Research Paper — Host anisotropy controls emitter orientation in OLEDs

Graphic promoting OLED research showing a paper on host anisotropy improving emitter orientation and light outcoupling, with Setfos simulation visuals and Universität Augsburg affiliation on a yellow background.

Want to hack OLED efficiency without redesigning the emitter? Just make the host lie flatter. This work reveals that the optical anisotropy of cohost materials—specifically their birefringence and nematic order—directly imprints onto phosphorescent Ir emitter orientation via anisotropic London dispersion forces, turning host engineering into a powerful alignment lever.

In this Advanced Optical Materials study, Bình‐Minh Nguyễn, Wolfgang Brütting and colleagues dope a single cage-like yellow Ir(ppy)₃-derived emitter into 25 cohost mixtures and measure emitter transition dipole moment orientation via angular dependent PL with ellipsometry-determined host anisotropy.

The key result: Cohosts with negative birefringence/negative nematic order parameter (lying molecules) drive the emitter's orientation parameter down to θ ≈ 0.11–0.12 from ~0.20, rivaling the best phosphorescent systems.

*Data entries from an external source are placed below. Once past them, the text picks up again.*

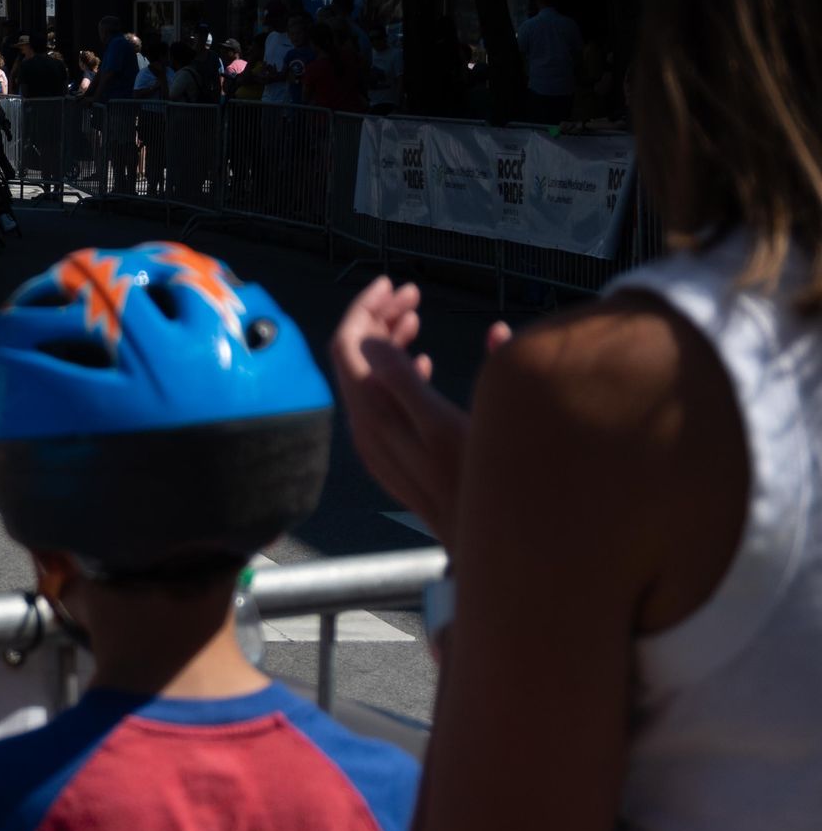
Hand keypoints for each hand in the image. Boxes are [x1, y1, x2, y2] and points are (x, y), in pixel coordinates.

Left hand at [330, 276, 510, 543]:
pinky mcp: (394, 451)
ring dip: (388, 341)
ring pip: (370, 376)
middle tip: (411, 293)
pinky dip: (398, 371)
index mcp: (374, 413)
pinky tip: (422, 359)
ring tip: (416, 316)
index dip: (364, 307)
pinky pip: (383, 400)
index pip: (348, 345)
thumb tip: (369, 339)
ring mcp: (378, 441)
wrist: (482, 546)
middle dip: (377, 317)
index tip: (391, 283)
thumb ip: (403, 382)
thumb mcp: (443, 427)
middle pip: (355, 356)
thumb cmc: (474, 485)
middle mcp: (366, 426)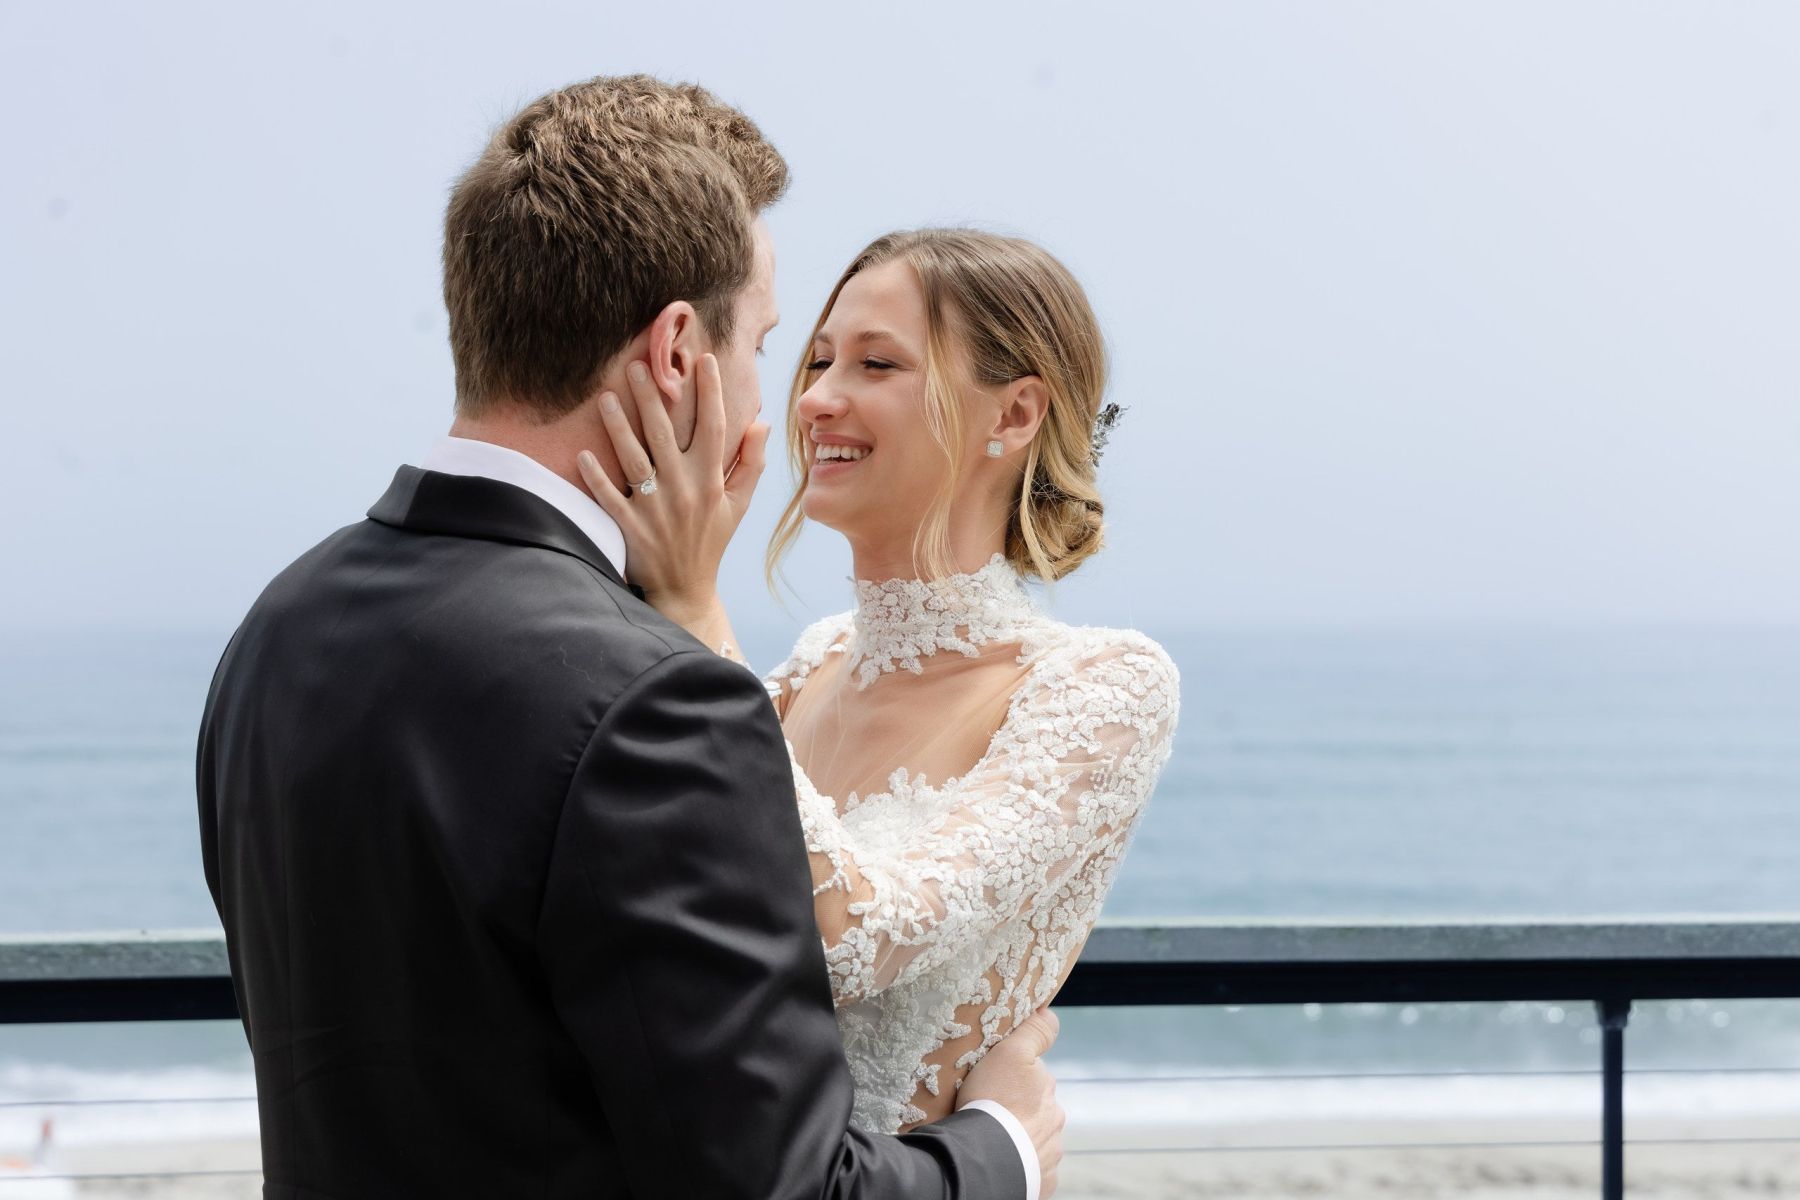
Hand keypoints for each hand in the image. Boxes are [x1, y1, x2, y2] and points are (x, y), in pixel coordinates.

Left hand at [577, 355, 769, 623]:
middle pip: (665, 434)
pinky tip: (583, 454)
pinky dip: (597, 478)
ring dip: (619, 428)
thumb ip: (751, 463)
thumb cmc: (711, 540)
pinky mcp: (631, 527)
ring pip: (634, 460)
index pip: (713, 428)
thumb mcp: (739, 505)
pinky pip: (611, 498)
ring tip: (605, 397)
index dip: (710, 393)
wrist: (686, 590)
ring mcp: (655, 509)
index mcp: (711, 481)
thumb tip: (760, 422)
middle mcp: (684, 489)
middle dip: (651, 398)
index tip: (703, 360)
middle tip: (637, 365)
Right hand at [958, 1007, 1064, 1196]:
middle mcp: (1055, 1127)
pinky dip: (1015, 1164)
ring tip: (989, 1139)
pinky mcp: (1038, 1185)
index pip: (1035, 1081)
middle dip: (1018, 1112)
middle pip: (1035, 1112)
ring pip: (1032, 1142)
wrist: (985, 1160)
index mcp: (1050, 1098)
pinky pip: (1027, 1170)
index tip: (993, 1084)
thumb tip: (1051, 1014)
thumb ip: (1034, 1032)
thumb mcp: (1011, 1053)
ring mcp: (1048, 1159)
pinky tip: (997, 1159)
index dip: (1013, 1079)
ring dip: (1017, 1139)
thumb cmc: (994, 1102)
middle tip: (988, 1113)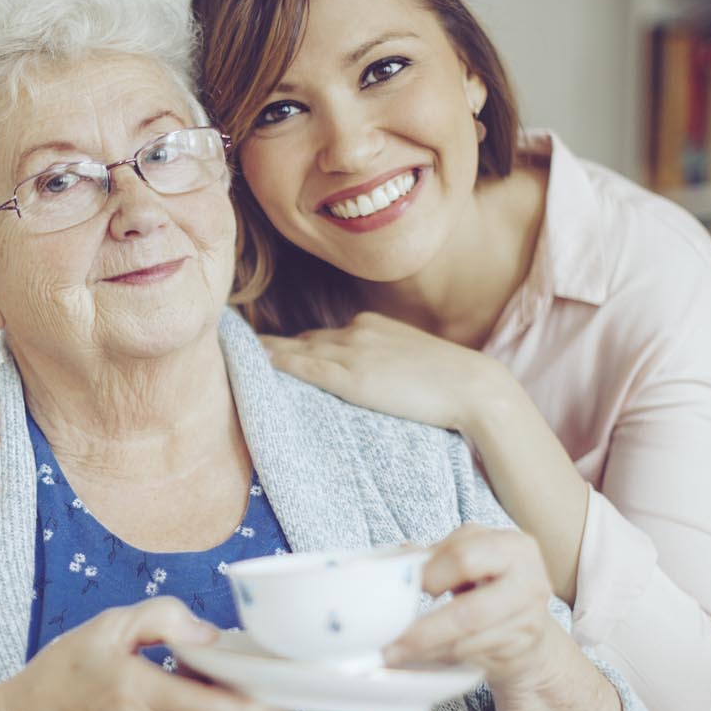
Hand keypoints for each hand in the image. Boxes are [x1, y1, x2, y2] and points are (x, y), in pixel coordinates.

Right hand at [4, 597, 287, 710]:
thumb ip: (163, 618)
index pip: (222, 710)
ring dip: (224, 703)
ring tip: (203, 670)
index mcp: (141, 695)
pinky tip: (183, 688)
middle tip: (252, 662)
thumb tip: (211, 635)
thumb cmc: (64, 672)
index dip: (266, 703)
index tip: (290, 683)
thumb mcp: (107, 626)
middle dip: (249, 694)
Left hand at [261, 312, 500, 431]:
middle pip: (305, 339)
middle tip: (240, 345)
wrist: (473, 386)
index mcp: (371, 324)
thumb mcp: (412, 358)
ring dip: (267, 352)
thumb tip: (372, 376)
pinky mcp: (352, 377)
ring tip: (237, 353)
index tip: (271, 347)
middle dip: (274, 344)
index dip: (296, 343)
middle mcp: (356, 332)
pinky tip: (259, 364)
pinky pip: (306, 368)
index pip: (323, 334)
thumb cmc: (451, 379)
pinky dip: (280, 364)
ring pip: (298, 350)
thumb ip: (385, 359)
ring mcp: (352, 352)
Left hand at [382, 525, 564, 690]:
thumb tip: (392, 563)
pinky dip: (438, 660)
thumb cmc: (488, 579)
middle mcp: (529, 584)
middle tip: (388, 641)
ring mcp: (528, 621)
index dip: (430, 575)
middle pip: (468, 612)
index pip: (464, 559)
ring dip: (425, 651)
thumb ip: (435, 556)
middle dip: (423, 631)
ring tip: (392, 653)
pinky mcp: (521, 651)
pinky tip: (416, 659)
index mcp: (513, 547)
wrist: (528, 618)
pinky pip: (471, 658)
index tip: (404, 586)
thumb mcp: (469, 554)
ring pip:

Setfos simulations predict substantial EQE gains from better emitter alignment, but experiments show only modest improvement (~1–2% absolute) because host birefringence redirects light into trapped modes and e/h cohost ratios shift the emission zone—revealing host anisotropy as a double-edged sword for light outcoupling.

Simulations of birefringent stacks confirm layer anisotropy can swing outcoupling efficiency by ~9–14% at fixed emitter orientation, validating the core insight: optimal OLED design must jointly tune host alignment, emission-zone position, and birefringence across the full stack.

Publication details

Authors: Bình-Minh Nguyễn et al.
Journal: Advanced Optical Materials
Year: 2026
DOI: 10.1002/adom.202600002

Fluxim tools used

  • Phelos – angular-dependent photoluminescence for dipole orientation

  • Setfos – optical simulation and outcoupling analysis

Why it matters

  • Enables controlled tuning of emitter orientation via host design

  • Shows limits of orientation-driven EQE improvements

  • Highlights need to co-optimise optics, transport, and recombination zone

Keywords

OLED, emitter orientation, transition dipole moment, birefringence, optical anisotropy, light outcoupling, phosphorescent emitters, host materials, guest-host systems, ADPL, wave-optical simulation, EQE, recombination zone, dispersion interactions, thin films

FAQs

Q1: Why is horizontal dipole orientation important?
It increases the fraction of light that escapes the device instead of being trapped in waveguided modes.

Q2: Does better orientation always improve OLED efficiency?
No. Host birefringence can increase optical losses, reducing the net benefit.

Q3: How can this be measured and modelled?
Using ADPL measurements (Phelos) and optical simulations (Setfos) to link material properties with device performance.